PROMPT
Exclude the images and transcribe the entries below precisely.

==============================

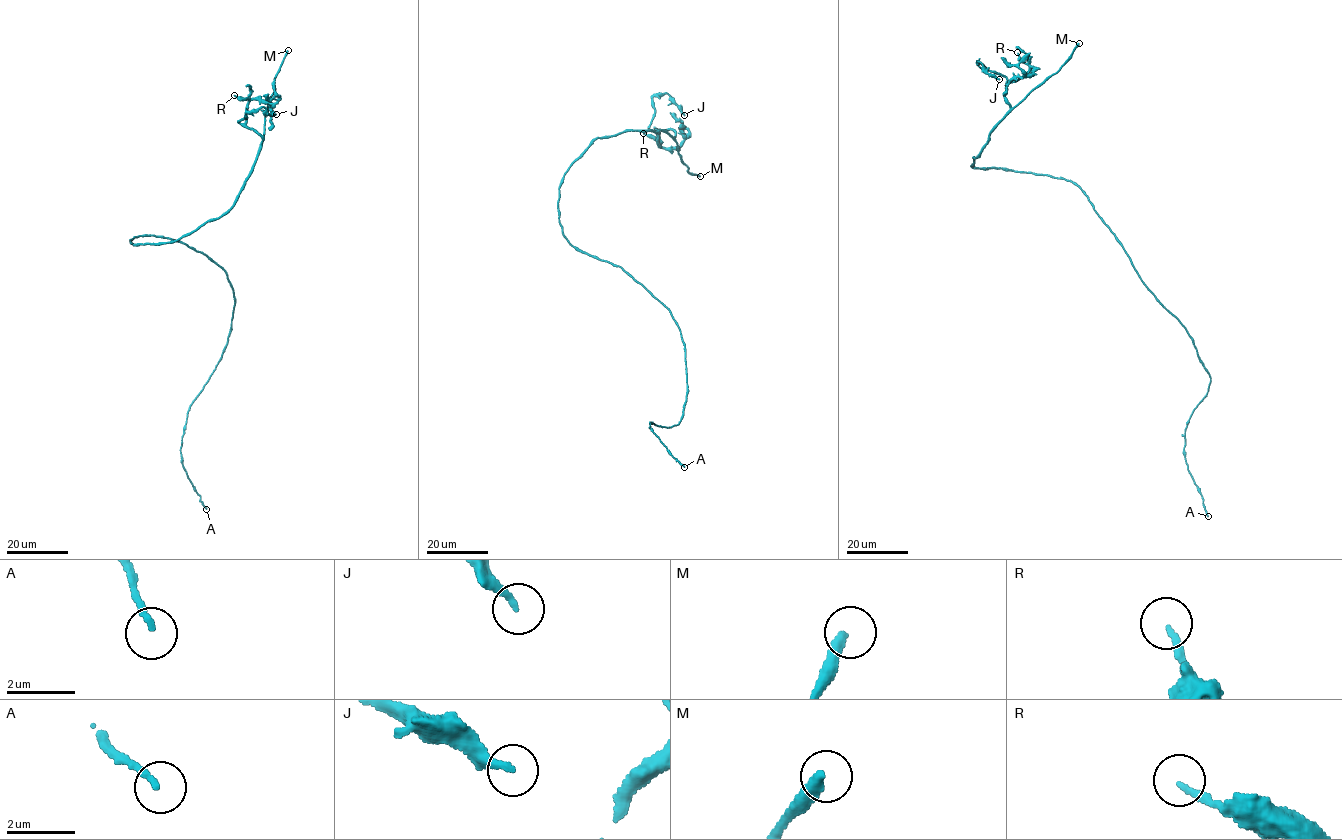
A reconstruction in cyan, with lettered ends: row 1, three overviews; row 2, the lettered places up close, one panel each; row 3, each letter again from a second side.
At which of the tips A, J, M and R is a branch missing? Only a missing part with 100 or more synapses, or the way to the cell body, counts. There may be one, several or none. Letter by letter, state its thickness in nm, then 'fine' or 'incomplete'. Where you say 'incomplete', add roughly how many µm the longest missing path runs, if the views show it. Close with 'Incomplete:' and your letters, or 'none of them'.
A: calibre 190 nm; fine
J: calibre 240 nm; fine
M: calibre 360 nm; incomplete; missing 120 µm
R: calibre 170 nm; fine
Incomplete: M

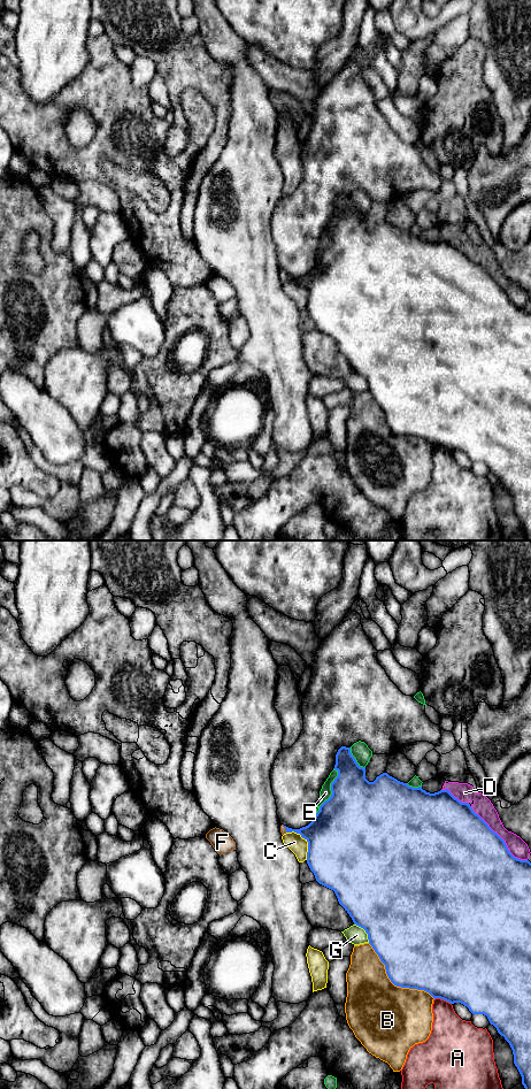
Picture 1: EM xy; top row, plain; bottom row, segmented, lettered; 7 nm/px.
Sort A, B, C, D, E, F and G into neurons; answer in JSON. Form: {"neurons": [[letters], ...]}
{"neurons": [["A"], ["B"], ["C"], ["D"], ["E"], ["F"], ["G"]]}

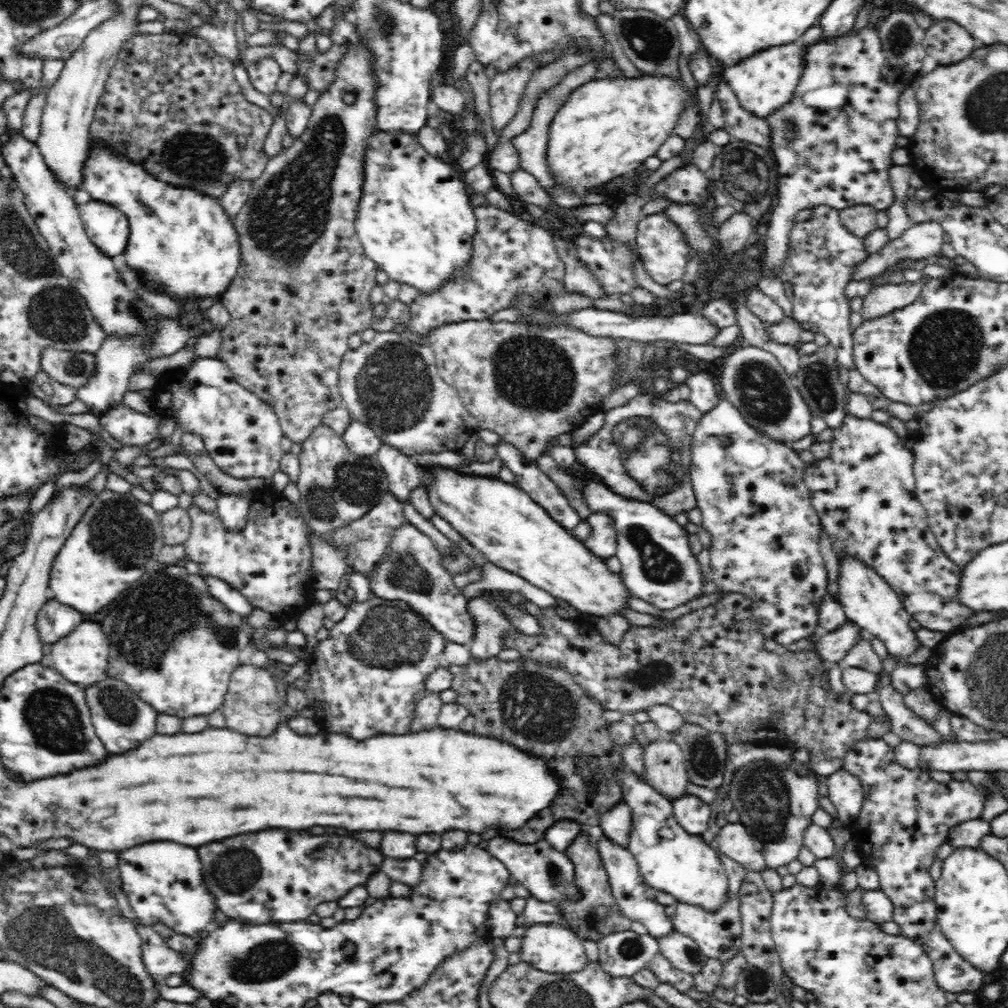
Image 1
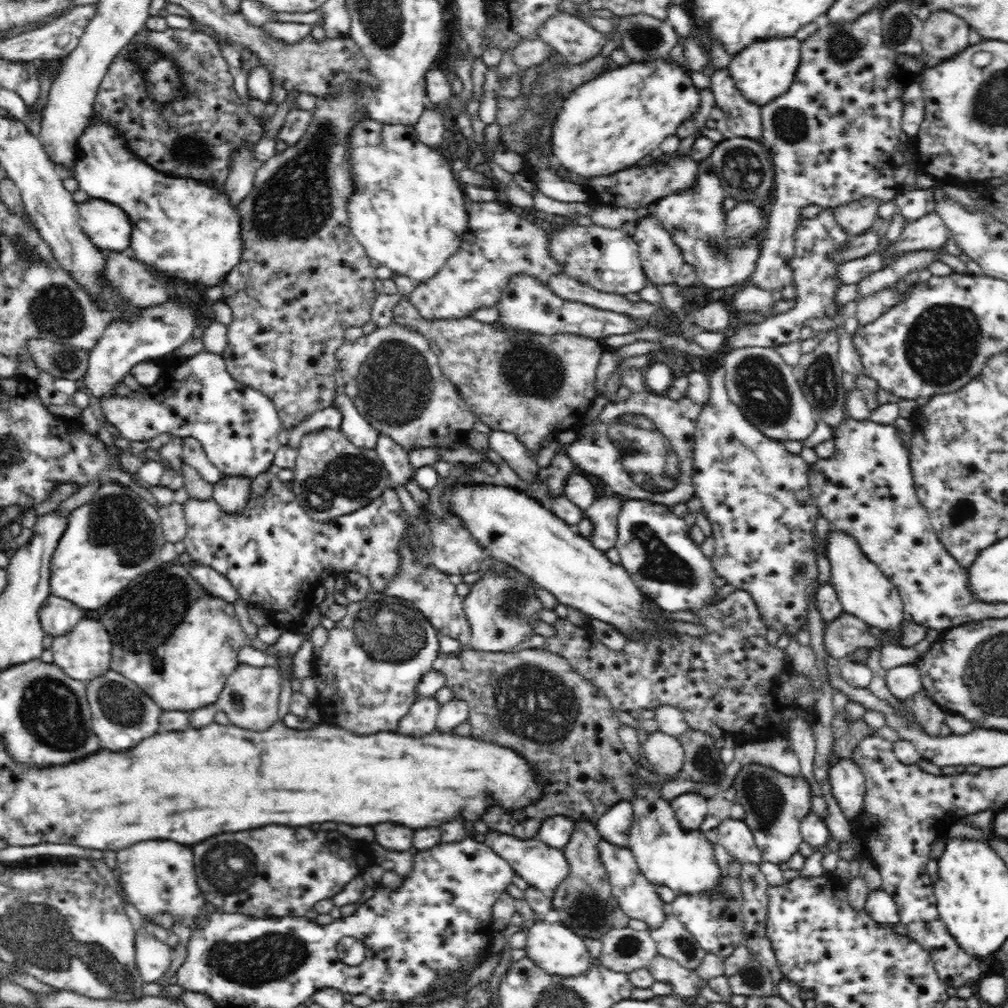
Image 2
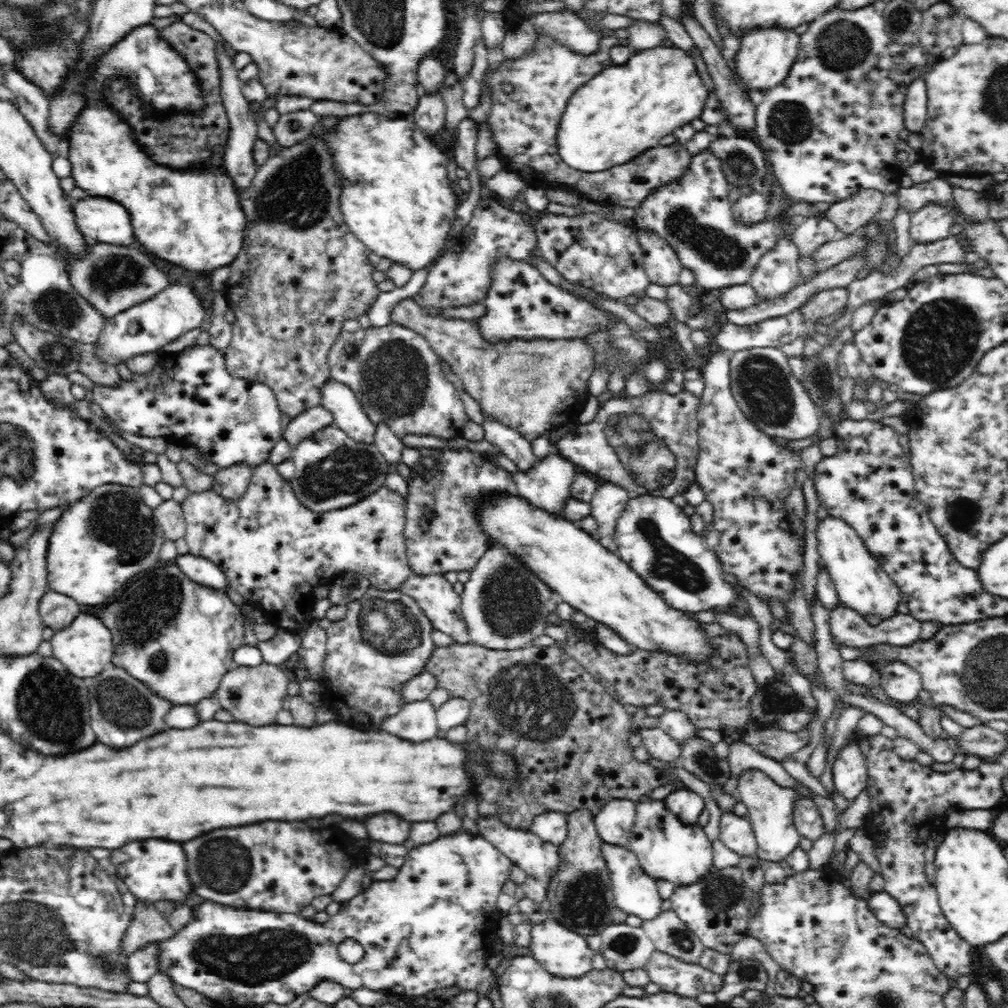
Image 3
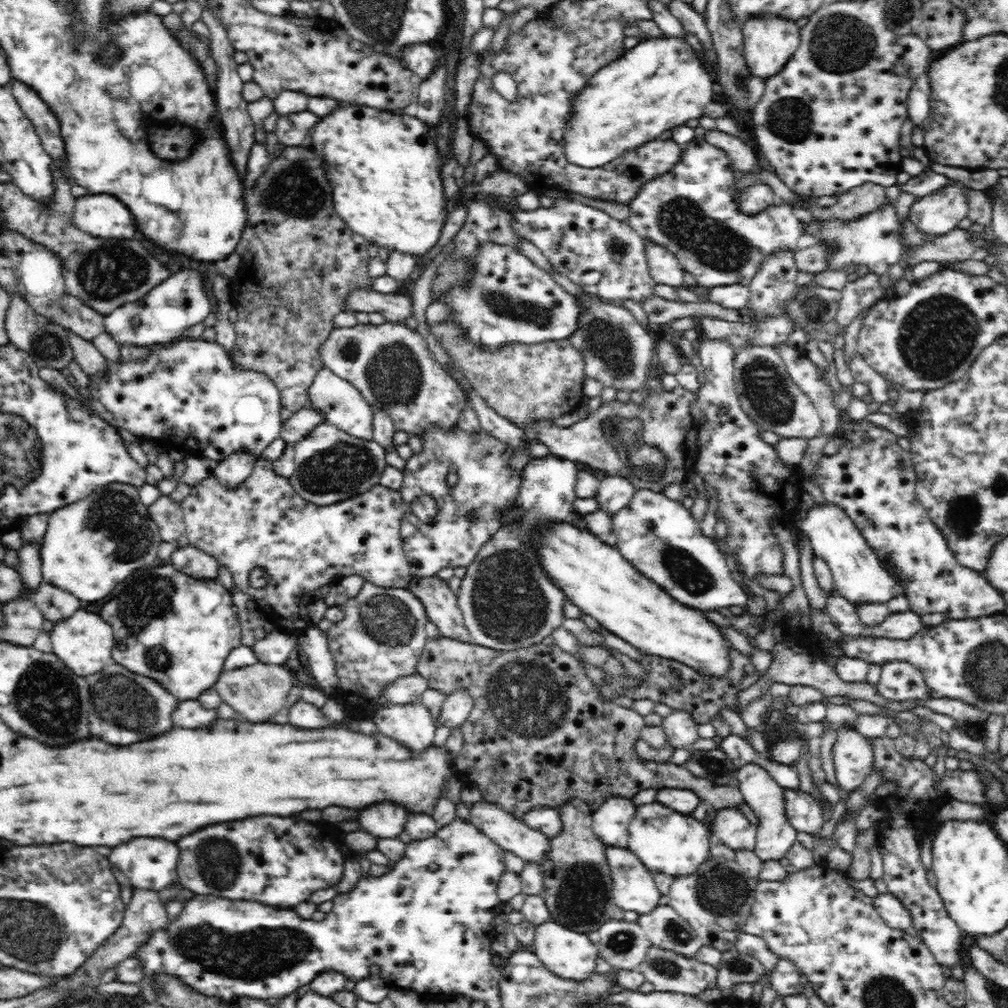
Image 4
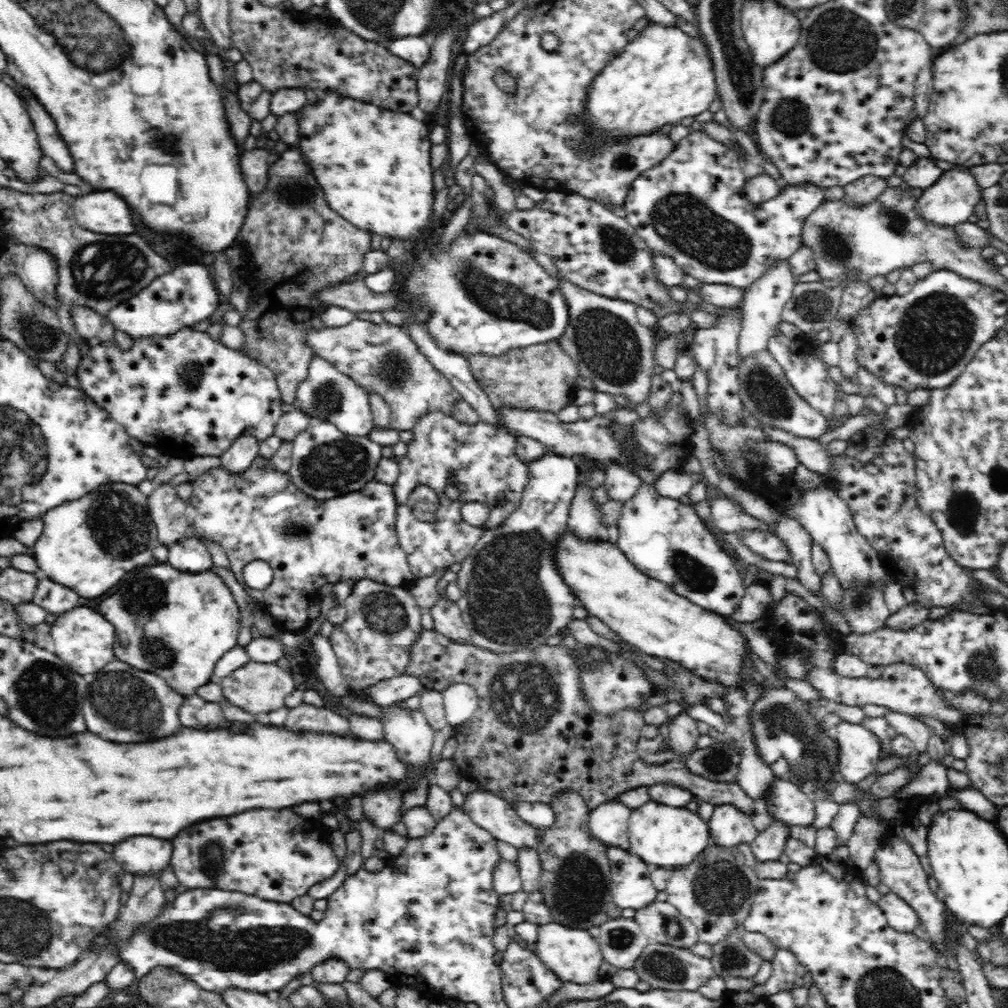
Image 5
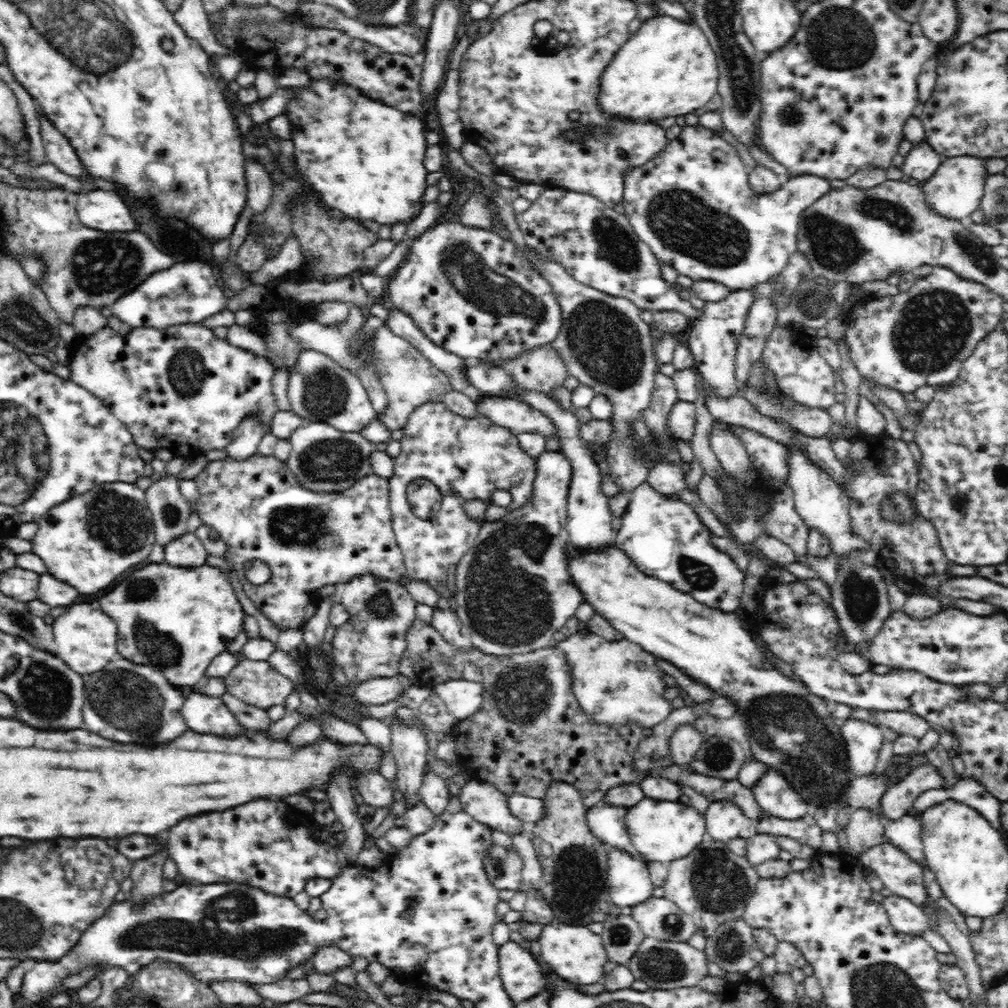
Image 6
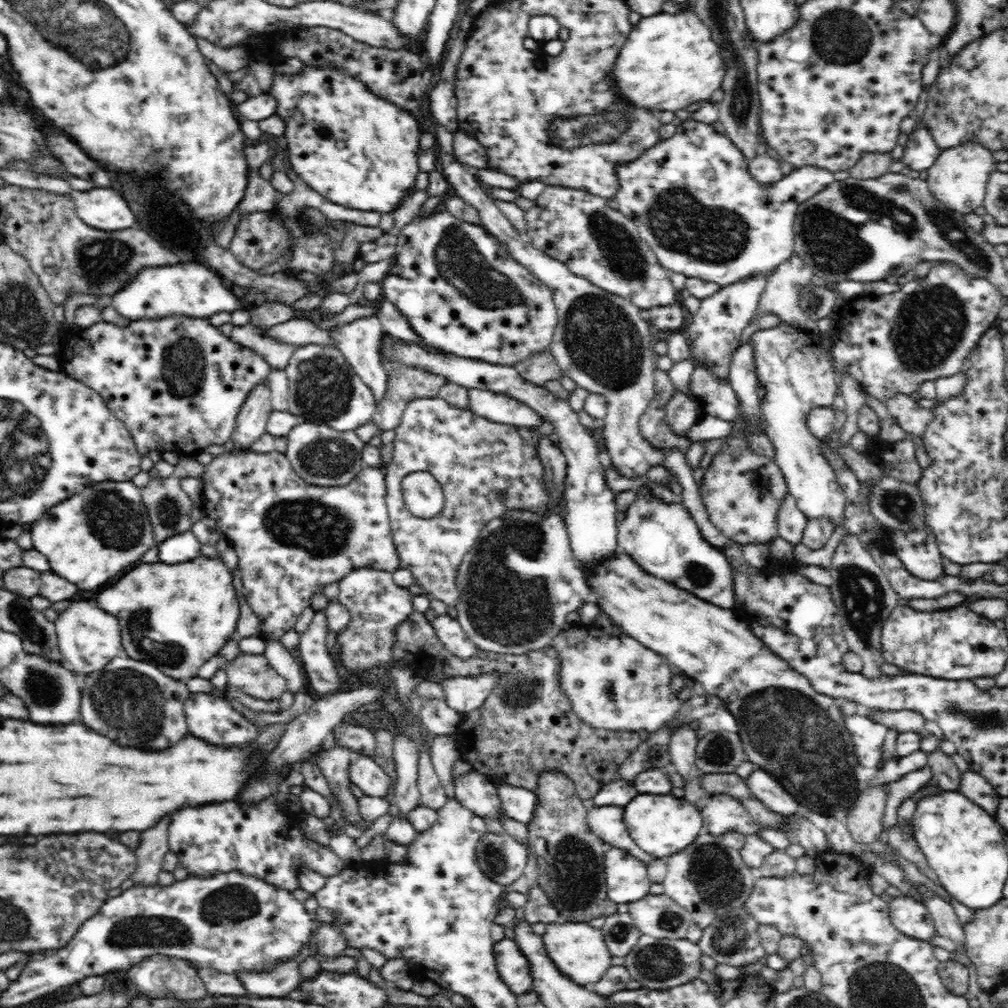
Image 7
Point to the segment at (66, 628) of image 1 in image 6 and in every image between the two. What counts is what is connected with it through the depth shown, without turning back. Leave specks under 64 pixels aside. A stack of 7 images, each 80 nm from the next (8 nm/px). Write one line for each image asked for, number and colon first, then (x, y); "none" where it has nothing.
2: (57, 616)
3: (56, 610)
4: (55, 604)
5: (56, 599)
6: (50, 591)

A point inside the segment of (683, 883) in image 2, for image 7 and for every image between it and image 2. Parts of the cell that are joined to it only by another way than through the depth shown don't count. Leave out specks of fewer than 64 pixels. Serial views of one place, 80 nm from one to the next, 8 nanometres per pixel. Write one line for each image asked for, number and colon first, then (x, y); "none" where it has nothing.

==============================

ANSWER TO THIS PROBLEM
A reconstruction in cyan, with lettered ends: row 1, three overviews; row 2, the lettered places up close, one panel each; row 3, each letter again from a second side.
At which of the tips A, J, M and R is a branch missing? Only a missing part with 100 or more synapses, or the way to the cell body, counts. There may be one, several or none. Letter by letter, state its thickness in nm, then 'fine' or 'incomplete'. Where you say 'incomplete', add roughly how many µm the longest missing path runs, if the views show it. Close with 'Incomplete:' and your letters, or 'none of them'.
A: calibre 190 nm; fine
J: calibre 240 nm; fine
M: calibre 360 nm; incomplete; missing 120 µm
R: calibre 170 nm; fine
Incomplete: M

Picture 1: EM xy; top row, plain; bottom row, segmented, lettered; 7 nm/px.
Sort A, B, C, D, E, F and G into neurons; answer in JSON. Form: {"neurons": [[letters], ...]}
{"neurons": [["A"], ["B"], ["C"], ["D"], ["E"], ["F"], ["G"]]}

Image 1
Image 2
Image 3
Image 4
Image 5
Image 6
Image 7
Point to the segment at (66, 628) of image 1 in image 6 and in every image between the two. What counts is what is connected with it through the depth shown, without turning back. Leave specks under 64 pixels aside. A stack of 7 images, each 80 nm from the next (8 nm/px). Write one line for each image asked for, number and colon first, then (x, y); "none" where it has nothing.
2: (57, 616)
3: (56, 610)
4: (55, 604)
5: (56, 599)
6: (50, 591)

A point inside the segment of (683, 883) in image 2, for image 7 and for every image between it and image 2. Parts of the cell that are joined to it only by another way than through the depth shown don't count. Leave out specks of fewer than 64 pixels. Serial views of one place, 80 nm from one to the next, 8 nanometres per pixel. Write one line for each image asked for, number and colon first, then (x, y); "none" where it has nothing.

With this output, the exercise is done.